Salvar el ambiente parece una meta urgente. En noticias, libros, artículos, debates, se repite continuamente que estamos ante amenazas que pueden destruir la biodiversidad y los frágiles equilibrios de nuestro planeta.
Vivimos, según muchos, en una situación de alarma. Por lo mismo, el hombre moderno debería acometer un esfuerzo ingente para garantizar la existencia de la vida humana y no humana sobre la Tierra en los próximos años.
No es el momento de sopesar la validez de los estudios y de los argumentos que se usan a favor de estas ideas. Corresponde a los científicos estudiar la situación, ver los hechos, explorar las soluciones. Luego, toca a la sociedad, desde la seriedad de dirigentes maduros y responsables, tomar aquellas medidas que sean necesarias para el presente y para el futuro.
Pero sí resulta importante preguntarnos: ¿dónde se funda el “deber” de trabajar por el futuro del planeta? ¿En qué basar los esfuerzos de todos para conservar la biodiversidad? ¿Qué sentido tiene defender el ambiente que ahora tenemos y buscar que no se produzcan cambios en el clima y en la atmósfera que pueden ser (o parecer) hostiles a las formas de vida que ahora conocemos?

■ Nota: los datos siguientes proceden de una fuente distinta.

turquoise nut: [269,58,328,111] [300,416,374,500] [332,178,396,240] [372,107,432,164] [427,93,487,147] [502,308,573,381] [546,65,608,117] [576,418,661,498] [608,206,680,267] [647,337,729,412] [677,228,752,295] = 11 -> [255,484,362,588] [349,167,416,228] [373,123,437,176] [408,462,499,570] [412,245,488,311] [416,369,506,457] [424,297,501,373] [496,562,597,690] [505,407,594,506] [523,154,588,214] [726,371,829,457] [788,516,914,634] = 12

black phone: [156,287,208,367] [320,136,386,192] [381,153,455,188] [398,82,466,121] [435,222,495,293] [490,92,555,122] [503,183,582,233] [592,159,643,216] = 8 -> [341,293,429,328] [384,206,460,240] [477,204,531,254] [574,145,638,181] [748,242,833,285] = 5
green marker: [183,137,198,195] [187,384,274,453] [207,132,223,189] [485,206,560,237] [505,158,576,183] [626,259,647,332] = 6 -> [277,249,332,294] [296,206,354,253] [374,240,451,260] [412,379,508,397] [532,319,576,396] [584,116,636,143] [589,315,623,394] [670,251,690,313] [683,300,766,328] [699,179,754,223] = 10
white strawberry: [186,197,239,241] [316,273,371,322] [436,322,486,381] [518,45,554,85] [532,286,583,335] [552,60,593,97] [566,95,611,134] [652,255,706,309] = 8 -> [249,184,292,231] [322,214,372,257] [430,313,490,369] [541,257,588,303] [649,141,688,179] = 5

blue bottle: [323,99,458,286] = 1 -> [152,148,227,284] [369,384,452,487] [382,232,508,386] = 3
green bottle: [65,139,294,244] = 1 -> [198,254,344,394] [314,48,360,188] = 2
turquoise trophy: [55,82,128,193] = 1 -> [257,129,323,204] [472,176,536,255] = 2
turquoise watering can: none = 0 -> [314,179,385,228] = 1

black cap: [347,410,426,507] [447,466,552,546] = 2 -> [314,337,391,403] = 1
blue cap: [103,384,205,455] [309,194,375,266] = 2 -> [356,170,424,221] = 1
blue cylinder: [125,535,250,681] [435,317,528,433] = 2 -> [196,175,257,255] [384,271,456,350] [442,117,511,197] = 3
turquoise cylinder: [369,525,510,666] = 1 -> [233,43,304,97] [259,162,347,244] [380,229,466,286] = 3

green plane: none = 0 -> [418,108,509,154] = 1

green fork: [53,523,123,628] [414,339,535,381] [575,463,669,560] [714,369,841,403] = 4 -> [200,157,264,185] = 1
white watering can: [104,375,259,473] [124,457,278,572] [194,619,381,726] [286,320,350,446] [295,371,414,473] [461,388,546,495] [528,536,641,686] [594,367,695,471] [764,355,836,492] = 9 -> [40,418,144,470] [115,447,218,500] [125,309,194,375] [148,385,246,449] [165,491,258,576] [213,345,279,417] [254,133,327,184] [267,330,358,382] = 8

Una mirada retrospectiva nos lleva a reconocer que no siempre ha existido vida humana en la tierra, que muchas especies vivientes antes no existían, y que el clima ha cambiado numerosas veces a lo largo de los millones de vida de historia terráquea.
De nuevo, la pregunta: ¿por qué queremos conservar la situación que ahora tenemos y que “conocemos”, el hábitat en el que vivimos, el clima en el que nacimos y crecimos? Las respuestas pueden ser muchas: porque creemos que “esta” forma de vivir es buena, porque esperamos en la eficacia de nuestros esfuerzos, porque buscamos un mundo que continúe, al menos por varios siglos, tal y como ahora lo tenemos, o incluso un poco “mejor”.
Si vamos más a fondo, reconoceremos que nuestra visión tiene algo (más bien, mucho) de antropocéntrico: somos nosotros los que consideramos el clima y el ambiente actual como bueno. Porque a nosotros, seres humanos de Europa y de Asia, de América y de Oceanía, de África y de los polos, nos gusta “este” mundo, con sus equilibrios actuales, con sus fríos y sus calores, con sus tempestades periódicas y sus momentos de sequía.
Entonces, ¿por qué nuestro deseo de conservar lo que ahora tenemos puede llegar a convertirse en un “deber” ético, puede cristalizarse en un esfuerzo por “salvar” nuestro planeta?
La existencia de deberes implica conocer un orden de valores objetivos. La marcha de la historia humana, en cambio, nos ha mostrado cómo diferentes pueblos y personas han defendido ideas distintas, incluso contrapuestas, a la hora de determinar cuáles son los valores importantes y cuáles son los valores que pueden ser dejados en segundo plano.
En el pasado (por desgracia, también en el presente) hay quienes han dicho y dicen que la guerra es buena, mientras que otros defienden la paz. Unos están a favor del aborto, mientras que otros quieren garantizar la vida de los hijos antes de nacer. Hay economistas que promueven el mercado libre, mientras que otros insisten en una mayor intervención del estado en el mundo de la empresa.
El pluralismo ético ha llevado a algunos a creer que no es posible encontrar valores absolutos, principios éticos aceptables para todos, y así valdría la tesis del relativismo. Pero frente a la “urgencia” ambiental, ¿no se hace necesario llegar a descubrir que sí existen verdades absolutas, normas morales que valen para todos?
En realidad, no sólo la situación del ambiente nos ayuda a descubrir la necesidad de superar el relativismo ético. La misma injusticia del aborto, con millones y millones de hijos que mueren cada año, nos dice que algo debe cambiar en el mundo para que la división de opiniones no sea una excusa para permitir la muerte de inocentes.
Si el ambiente está realmente mal, tomar medidas serias es un deber de todos, guste o no guste. Como también si cada vida humana merece respeto, hemos de formular un “no” decidido al aborto. No podemos cruzarnos de brazos ante la muerte de tantos hijos mientras damos el grito de alarma para salvar el “futuro” de la Tierra.
Sólo tiene sentido un compromiso serio por la ecología cuando rompamos los moldes del relativismo ético y cuando optemos por defender, de modo prioritario, la vida de todos los seres humanos.
Es para ellos, los hombres y las mujeres de ahora y de mañana, los ya nacidos y los que nacerán, por los que queremos luchar por un planeta más limpio, más seguro, más bello. La urgencia ambiental vale si es urgencia por la vida humana. Y la urgencia por la vida humana no puede esperar ni ver con indiferencia la muerte de los más débiles e indefensos: los hijos antes de nacer.